Scan the material and copy out each line where the word "ankle" occurs.
==== INFORMATION SHOWN ====
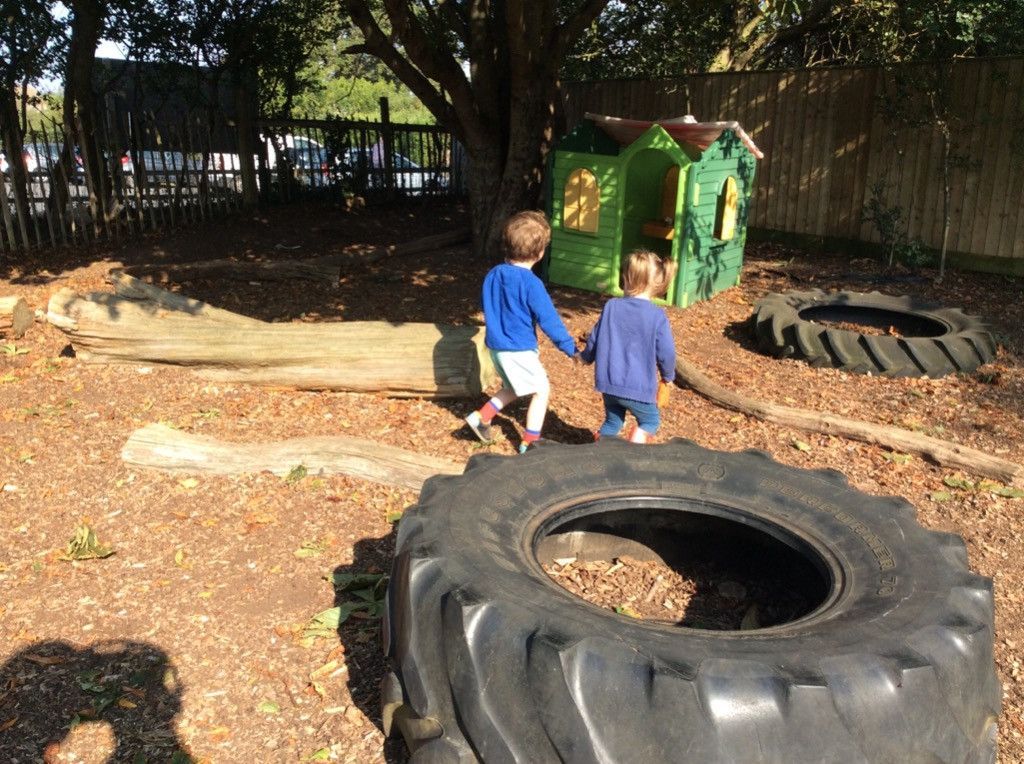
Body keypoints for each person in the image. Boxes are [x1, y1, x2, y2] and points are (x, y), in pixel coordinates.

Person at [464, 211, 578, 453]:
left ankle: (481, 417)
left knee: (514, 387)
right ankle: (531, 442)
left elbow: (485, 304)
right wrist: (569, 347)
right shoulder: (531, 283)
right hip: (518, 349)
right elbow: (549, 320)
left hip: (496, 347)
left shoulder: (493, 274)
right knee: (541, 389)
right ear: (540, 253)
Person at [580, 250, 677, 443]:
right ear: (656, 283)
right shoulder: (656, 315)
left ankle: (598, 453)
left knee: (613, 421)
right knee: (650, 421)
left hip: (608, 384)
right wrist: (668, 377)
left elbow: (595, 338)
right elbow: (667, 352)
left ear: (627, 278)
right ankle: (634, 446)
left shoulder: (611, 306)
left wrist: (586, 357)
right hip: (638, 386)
====
==== INFORMATION SHOWN ====
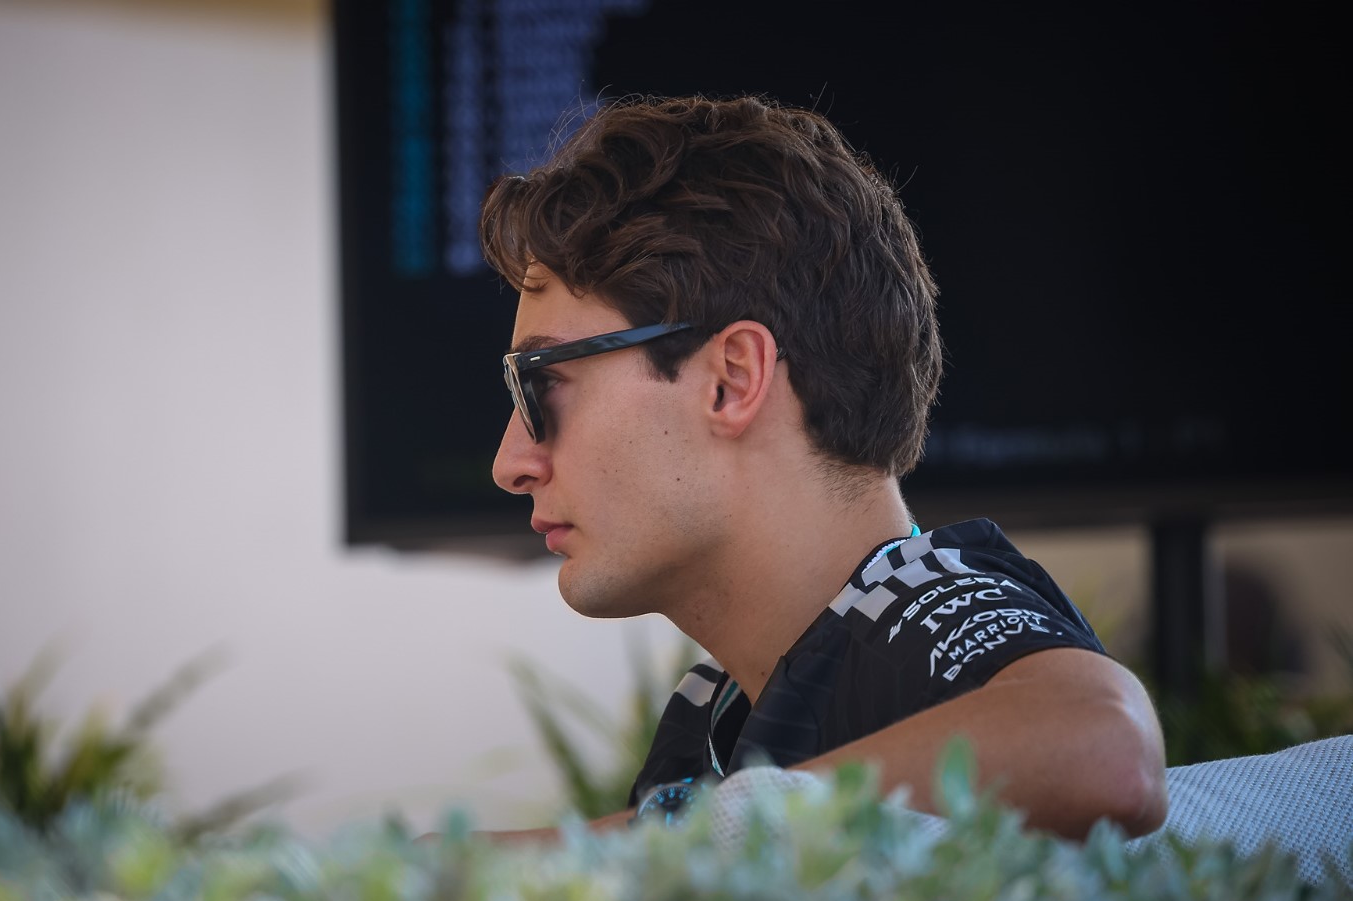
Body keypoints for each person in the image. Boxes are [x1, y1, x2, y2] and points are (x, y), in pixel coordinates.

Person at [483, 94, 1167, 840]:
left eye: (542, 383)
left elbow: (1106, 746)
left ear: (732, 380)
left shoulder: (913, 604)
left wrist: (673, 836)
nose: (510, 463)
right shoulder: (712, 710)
====
==== INFORMATION SHOWN ====
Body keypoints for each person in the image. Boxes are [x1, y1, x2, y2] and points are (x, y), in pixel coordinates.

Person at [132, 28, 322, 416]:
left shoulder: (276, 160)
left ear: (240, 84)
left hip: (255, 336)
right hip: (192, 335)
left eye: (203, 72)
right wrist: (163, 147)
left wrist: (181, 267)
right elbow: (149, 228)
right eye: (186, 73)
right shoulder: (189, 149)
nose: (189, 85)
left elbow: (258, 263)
====
▸ EXERCISE OUTPUT
left ankle: (481, 417)
right ankle: (531, 442)
left ankle: (598, 453)
right ankle: (634, 446)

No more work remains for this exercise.